● **Brano di riferimento**
________________________

Da Gaza, dall’Italia, dal mondo, in memoria di Vittorio Arrigoni

15.04.2018 - Redazione Italia

Da Gaza, dall’Italia, dal mondo, in memoria di Vittorio Arrigoni

Il 15 aprile di sette anni fa veniva ucciso Vittorio Arrigoni, uno dei più grandi amici del popolo palestinese. Chi lo uccise pensava di spegnerne la voce e invece è riuscito a fare ciò che fa uno specchio rompendosi: la sua voce si è moltiplicata ed è arrivata ovunque. E seguita a moltiplicarsi attraverso quell’eco che era la sua firma e di cui il mondo sembra aver sempre più bisogno: “Restiamo umani”. Era l’invito e il grido che Vittorio mandava con i suoi reportages sotto uno dei più feroci bombardamenti israeliani della Striscia di Gaza.  Oggi, come ogni anno, Vittorio verrà ricordato a Gaza, la sua terra di elezione, in Italia, la sua terra di nascita, e in tante parti del mondo, la Terra sua e di tutti.

A Gaza, tra i tanti modi di ricordarlo ci sarà la mattinata al porto con i ragazzi che lo hanno conosciuto e con quelli che a lui continuano a ispirarsi, coordinata del Centro culturale italiano che porta il suo nome. Qualche chilometro più a sud, nel villaggio di Al Qatatwa, si inaugurerà il giardino e l’ambulatorio che porteranno il suo nome come da progetto dell’associazione Oltre il Mare, finanziato dalla Fondazione Vik Utopia e in collaborazione con la UHCC, l’associazione palestinese dei comitati per la salute che offre servizi sanitari di ottimo livello nelle situazioni socialmente più disagiate.

________________________

● **Voci estratte**
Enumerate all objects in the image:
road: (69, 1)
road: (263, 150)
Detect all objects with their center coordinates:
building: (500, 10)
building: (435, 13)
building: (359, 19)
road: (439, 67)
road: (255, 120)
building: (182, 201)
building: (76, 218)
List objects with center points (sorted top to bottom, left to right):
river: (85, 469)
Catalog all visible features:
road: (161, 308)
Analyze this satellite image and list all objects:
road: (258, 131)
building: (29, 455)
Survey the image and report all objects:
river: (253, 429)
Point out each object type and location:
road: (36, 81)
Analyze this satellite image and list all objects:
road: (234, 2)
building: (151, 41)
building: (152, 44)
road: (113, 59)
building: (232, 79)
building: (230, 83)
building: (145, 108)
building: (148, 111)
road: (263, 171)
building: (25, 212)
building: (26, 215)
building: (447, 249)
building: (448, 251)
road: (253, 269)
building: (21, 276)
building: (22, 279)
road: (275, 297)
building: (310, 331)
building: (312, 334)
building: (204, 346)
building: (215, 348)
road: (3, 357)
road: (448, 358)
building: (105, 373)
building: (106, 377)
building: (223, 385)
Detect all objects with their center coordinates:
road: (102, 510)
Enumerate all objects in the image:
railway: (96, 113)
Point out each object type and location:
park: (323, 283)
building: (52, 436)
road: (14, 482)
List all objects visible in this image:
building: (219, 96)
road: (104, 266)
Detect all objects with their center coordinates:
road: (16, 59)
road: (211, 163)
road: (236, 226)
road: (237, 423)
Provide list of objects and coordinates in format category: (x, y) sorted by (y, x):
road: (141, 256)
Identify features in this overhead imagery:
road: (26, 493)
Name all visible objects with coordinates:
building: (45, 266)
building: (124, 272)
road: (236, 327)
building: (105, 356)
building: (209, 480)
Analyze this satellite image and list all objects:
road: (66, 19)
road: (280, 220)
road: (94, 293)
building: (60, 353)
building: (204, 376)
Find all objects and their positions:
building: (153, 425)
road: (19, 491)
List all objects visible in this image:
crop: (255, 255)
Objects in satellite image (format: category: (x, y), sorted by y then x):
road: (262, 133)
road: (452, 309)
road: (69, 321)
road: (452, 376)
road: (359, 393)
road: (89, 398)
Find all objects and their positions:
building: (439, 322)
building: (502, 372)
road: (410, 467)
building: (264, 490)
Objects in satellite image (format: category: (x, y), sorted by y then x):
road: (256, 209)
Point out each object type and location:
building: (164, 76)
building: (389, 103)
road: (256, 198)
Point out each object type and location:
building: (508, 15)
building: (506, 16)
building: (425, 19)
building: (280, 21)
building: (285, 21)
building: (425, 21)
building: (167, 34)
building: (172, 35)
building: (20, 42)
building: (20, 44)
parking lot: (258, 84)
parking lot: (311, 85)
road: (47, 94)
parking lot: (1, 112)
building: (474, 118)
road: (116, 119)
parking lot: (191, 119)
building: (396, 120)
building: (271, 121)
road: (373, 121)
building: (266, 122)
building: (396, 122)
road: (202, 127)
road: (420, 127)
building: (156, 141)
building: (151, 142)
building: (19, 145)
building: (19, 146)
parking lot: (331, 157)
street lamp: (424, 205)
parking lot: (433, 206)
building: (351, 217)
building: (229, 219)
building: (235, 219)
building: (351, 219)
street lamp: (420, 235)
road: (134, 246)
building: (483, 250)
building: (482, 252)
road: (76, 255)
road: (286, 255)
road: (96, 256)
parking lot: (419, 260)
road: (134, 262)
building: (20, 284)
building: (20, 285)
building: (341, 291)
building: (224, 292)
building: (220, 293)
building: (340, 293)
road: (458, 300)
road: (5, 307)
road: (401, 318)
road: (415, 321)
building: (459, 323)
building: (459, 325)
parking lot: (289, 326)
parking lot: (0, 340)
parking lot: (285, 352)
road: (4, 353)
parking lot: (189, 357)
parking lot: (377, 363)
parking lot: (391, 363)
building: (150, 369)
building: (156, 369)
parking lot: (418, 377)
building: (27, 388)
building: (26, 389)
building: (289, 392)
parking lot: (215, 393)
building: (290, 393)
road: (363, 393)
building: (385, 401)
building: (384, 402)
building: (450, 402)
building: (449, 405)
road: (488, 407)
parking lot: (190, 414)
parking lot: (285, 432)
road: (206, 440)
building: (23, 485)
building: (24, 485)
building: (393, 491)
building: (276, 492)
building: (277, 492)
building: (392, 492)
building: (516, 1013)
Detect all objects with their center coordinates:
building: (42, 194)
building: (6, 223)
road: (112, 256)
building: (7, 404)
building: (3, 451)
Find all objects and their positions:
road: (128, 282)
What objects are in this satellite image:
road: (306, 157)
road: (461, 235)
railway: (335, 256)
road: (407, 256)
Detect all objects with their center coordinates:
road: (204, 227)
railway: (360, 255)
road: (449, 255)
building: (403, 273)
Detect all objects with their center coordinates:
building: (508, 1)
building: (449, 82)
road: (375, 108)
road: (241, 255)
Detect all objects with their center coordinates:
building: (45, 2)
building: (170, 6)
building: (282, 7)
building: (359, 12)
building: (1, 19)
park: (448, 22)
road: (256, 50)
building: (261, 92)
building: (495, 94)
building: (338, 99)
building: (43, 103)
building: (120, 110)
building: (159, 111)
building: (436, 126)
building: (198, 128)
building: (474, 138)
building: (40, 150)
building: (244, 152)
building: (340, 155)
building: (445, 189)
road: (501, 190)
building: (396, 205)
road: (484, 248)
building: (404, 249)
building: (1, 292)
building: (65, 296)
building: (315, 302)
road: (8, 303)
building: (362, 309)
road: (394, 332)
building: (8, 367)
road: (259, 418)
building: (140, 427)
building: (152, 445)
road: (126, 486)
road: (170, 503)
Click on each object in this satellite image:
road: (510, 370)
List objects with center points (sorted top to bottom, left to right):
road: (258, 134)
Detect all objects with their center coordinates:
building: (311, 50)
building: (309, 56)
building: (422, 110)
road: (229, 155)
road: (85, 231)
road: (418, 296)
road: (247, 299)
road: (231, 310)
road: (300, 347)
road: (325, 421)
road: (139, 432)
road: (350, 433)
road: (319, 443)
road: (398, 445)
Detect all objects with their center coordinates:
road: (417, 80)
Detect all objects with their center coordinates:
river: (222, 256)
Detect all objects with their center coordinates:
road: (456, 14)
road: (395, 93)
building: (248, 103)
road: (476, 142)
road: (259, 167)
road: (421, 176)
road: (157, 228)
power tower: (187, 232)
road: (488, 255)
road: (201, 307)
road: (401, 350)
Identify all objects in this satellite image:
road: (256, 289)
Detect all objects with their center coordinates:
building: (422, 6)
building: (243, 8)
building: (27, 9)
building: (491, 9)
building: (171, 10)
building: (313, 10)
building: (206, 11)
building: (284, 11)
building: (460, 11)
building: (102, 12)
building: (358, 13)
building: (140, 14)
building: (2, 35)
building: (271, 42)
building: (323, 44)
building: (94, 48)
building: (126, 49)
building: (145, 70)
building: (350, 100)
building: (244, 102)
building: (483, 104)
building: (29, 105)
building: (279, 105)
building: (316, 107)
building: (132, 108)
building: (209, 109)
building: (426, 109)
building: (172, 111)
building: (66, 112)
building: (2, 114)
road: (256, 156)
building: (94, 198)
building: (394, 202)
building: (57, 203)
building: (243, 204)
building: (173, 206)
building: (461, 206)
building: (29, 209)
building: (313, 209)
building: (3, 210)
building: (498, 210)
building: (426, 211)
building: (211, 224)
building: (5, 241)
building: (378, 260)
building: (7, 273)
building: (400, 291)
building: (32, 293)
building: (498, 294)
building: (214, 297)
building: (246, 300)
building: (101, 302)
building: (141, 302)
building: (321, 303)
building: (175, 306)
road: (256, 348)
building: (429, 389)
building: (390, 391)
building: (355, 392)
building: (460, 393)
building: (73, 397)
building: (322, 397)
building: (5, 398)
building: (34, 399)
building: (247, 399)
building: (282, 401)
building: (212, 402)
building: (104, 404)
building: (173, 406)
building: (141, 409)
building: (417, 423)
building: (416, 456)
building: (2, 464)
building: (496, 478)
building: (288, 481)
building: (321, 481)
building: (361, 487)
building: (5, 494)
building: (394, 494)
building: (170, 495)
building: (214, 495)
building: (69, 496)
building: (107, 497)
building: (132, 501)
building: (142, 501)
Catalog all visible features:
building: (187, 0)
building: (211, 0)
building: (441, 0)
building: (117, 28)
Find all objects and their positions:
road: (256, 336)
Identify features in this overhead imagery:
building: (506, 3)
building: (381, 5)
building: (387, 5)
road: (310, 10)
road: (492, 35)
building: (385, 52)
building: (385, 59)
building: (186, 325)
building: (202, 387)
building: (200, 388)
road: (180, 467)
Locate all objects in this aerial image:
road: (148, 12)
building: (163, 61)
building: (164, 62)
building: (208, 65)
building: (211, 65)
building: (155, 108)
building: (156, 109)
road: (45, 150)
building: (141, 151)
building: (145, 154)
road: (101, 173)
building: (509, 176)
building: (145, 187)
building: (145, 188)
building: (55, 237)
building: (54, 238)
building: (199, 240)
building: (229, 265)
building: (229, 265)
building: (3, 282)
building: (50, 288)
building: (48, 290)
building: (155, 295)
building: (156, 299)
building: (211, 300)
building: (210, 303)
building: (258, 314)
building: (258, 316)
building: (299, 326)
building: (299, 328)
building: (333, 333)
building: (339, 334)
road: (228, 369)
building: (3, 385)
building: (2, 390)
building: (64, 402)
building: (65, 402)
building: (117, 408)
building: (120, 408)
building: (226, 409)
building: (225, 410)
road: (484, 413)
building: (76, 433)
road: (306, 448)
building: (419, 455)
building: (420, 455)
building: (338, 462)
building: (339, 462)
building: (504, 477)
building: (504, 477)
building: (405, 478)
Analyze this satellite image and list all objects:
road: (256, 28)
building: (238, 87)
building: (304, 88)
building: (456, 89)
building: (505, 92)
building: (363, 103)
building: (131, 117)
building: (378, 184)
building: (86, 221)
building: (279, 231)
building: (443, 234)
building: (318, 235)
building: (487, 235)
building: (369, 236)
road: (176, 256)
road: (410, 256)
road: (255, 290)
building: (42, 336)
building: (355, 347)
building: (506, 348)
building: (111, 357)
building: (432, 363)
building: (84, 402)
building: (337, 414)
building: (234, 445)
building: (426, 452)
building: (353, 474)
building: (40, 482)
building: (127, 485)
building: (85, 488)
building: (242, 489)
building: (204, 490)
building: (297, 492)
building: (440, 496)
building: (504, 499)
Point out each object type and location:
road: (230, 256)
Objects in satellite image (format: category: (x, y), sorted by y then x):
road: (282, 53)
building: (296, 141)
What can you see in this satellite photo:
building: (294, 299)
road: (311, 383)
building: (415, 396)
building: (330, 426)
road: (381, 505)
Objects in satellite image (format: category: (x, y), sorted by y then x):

________________________

● **Consegne**
A - Indica se le affermazioni seguenti concordano con il brano su Vittorio Arrigoni. Rispondi sì o no e cita le parole del brano che decidono la risposta.
(i) Vittorio Arrigoni fu ucciso il 15 aprile.
(ii) Il brano presenta l'Italia come la terra di elezione di Vittorio.
(iii) Il progetto del giardino e dell'ambulatorio di Al Qatatwa è finanziato dalla Fondazione Vik Utopia.
B - Prosegui il brano su Vittorio Arrigoni a partire dalla sua ultima frase.

● **Risposte**
A -
(i) Sì: «Il 15 aprile di sette anni fa veniva ucciso Vittorio Arrigoni».
(ii) No: «Vittorio verrà ricordato a Gaza, la sua terra di elezione, in Italia, la sua terra di nascita».
(iii) Sì: «finanziato dalla Fondazione Vik Utopia».

B -
Il progetto “Recuperare il sorriso…” è in fase di esecuzione ed oggi, nel nome di Vittorio ed a lui dedicato, verrà piantato dai bambini che ne sono i primi beneficiari, un olivo nato nel 1975, che quindi ha la stessa età che avrebbe Vittorio che all’olivo ha dedicato uno dei suoi testi. Scriveva Vik che “l’olivo è un’ode alla vita che si tramanda di generazione in generazione” e questo è il messaggio che porterà e che verrà diffuso attraverso i bambini che ne avranno cura negli anni. L’olivo è millenario e sopravviverà ai limiti temporali imposti dalla natura e dalla violenza umana.

In serata, da Torino, proseguirà la commemorazione, che forse sarebbe meglio chiamare “la giornata” di Vittorio, alla quale parteciperà anche Egidia Beretta, presidente della Fondazione Vik Utopia e madre di Vittorio la quale, instancabile, porta avanti il messaggio di suo figlio.

Da Gaza all’Italia e al mondo, oggi più che mai Restiamo umani.